Oldukça problemli bir durum çünkü bu malzemeler aynı zamanda ucuz ve kolay bulunabiliyor. Bu nedenle üreticiler için ürünlere sağlıklı baharatlara dayalı dengeli bir tat katmak yerine çok fazla tuz ve şeker kullanmak daha kazançlı. Ancak çocuklar giderek Nutella ve benzeri yiyeceklerle büyüdükleri için inceliklere dair tat alma duyuları gelişmiyor ve yiyeceklerin doğal tadını yeterince çekici bulmuyorlar. Yapay tatları işlenmemiş gıdalara tercih ediyorlar. Bana göre en büyük sorun şeker.

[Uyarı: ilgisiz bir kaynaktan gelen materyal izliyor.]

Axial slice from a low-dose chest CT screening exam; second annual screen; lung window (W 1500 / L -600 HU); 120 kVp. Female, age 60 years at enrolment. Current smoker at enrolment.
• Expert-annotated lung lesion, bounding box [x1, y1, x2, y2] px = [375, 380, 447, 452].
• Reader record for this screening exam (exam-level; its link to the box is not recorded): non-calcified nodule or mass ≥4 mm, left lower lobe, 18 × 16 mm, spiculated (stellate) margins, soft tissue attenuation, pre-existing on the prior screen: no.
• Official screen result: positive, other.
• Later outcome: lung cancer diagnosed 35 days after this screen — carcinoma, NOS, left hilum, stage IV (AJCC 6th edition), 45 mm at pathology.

Fazla şekerin vücut üzerinde yıkıcı etkisi vardır. Şeker iltihabı teşvik eder ve körükler ve ciddi sağlık sonuçlarına yol açabilir. Sadece ikisini saymak gerekirse obezite ve diyabet bunun sonuçları olabilir.


Bu konuda ne yapılmalı?


Bir üründe ne kadar şeker bulunduğunun çok net bir şekilde etiketlenmesine ihtiyacımız var. Ambalaj üzerinde büyük ve belirgindir. Bu durum fırınlar için de geçerli olmalıdır.


Yani daha iyi etiketleme gereksinimleri mi arıyorsunuz?

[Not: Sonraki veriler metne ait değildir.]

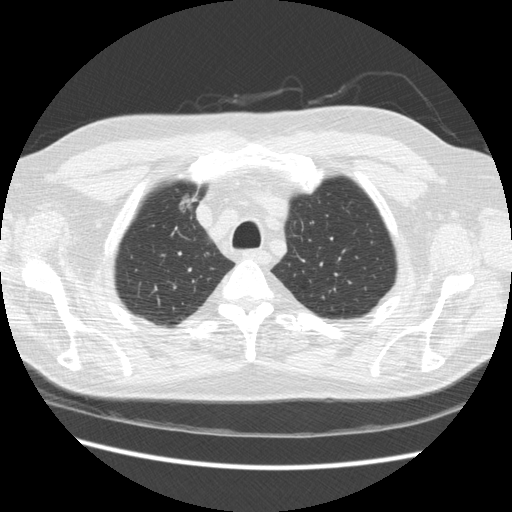
Low-dose screening chest CT, one axial slice. Position 191 of 234 along the scan axis. Reconstruction kernel STANDARD. 120 kVp. Lung window (W 1500 / L -600 HU). 2.5 mm slice thickness. 512 × 512 image matrix, field of view 360 × 360 mm.
Structures marked on this image (manually delineated by an expert):
- lesion 1 (tumor, upper lobe of right lung): box from (x=179, y=193) to (x=197, y=212) px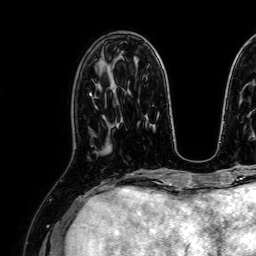
Breast MRI, one axial slice. Position 28 of 64 along the scan axis. Cropped to one breast. Dynamic contrast-enhanced series, time point 2 of 7 at this slice position (early post-contrast). 1.5 T. TE 2.6 ms, TR 5.2 ms. 2.5 mm slice thickness. 256 × 256 image matrix, field of view 230 × 230 mm. Female patient.
Annotated regions visible in this slice (semi-automatic segmentation, software-assisted and operator-edited):
- enhancing-tissue mask used for the functional tumour volume (all voxels passing the contrast-enhancement thresholds inside the analysis volume; usually the tumour): box from (x=100, y=126) to (x=112, y=153) px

Evet. Çünkü tüketici piyasasını düzenlemek politikacıların görevidir. Akut bir sağlık krizi içerisindeyiz. Eyleme geçilmelidir. Bu arada bu Tarım Bakanının değil, Sağlık Bakanının sorumluluğundadır.


Peki ya diğer katkı maddeleri?


Bunların da işaretlenmesi gerekir. Bugün ürünlerde halihazırda 3.000'in üzerinde kimyasal madde bulunmaktadır. Bunların bağırsak floramızı nasıl etkilediğine dair hiçbir fikrimiz yok. Tüketici en azından ne tükettiğini bilmelidir.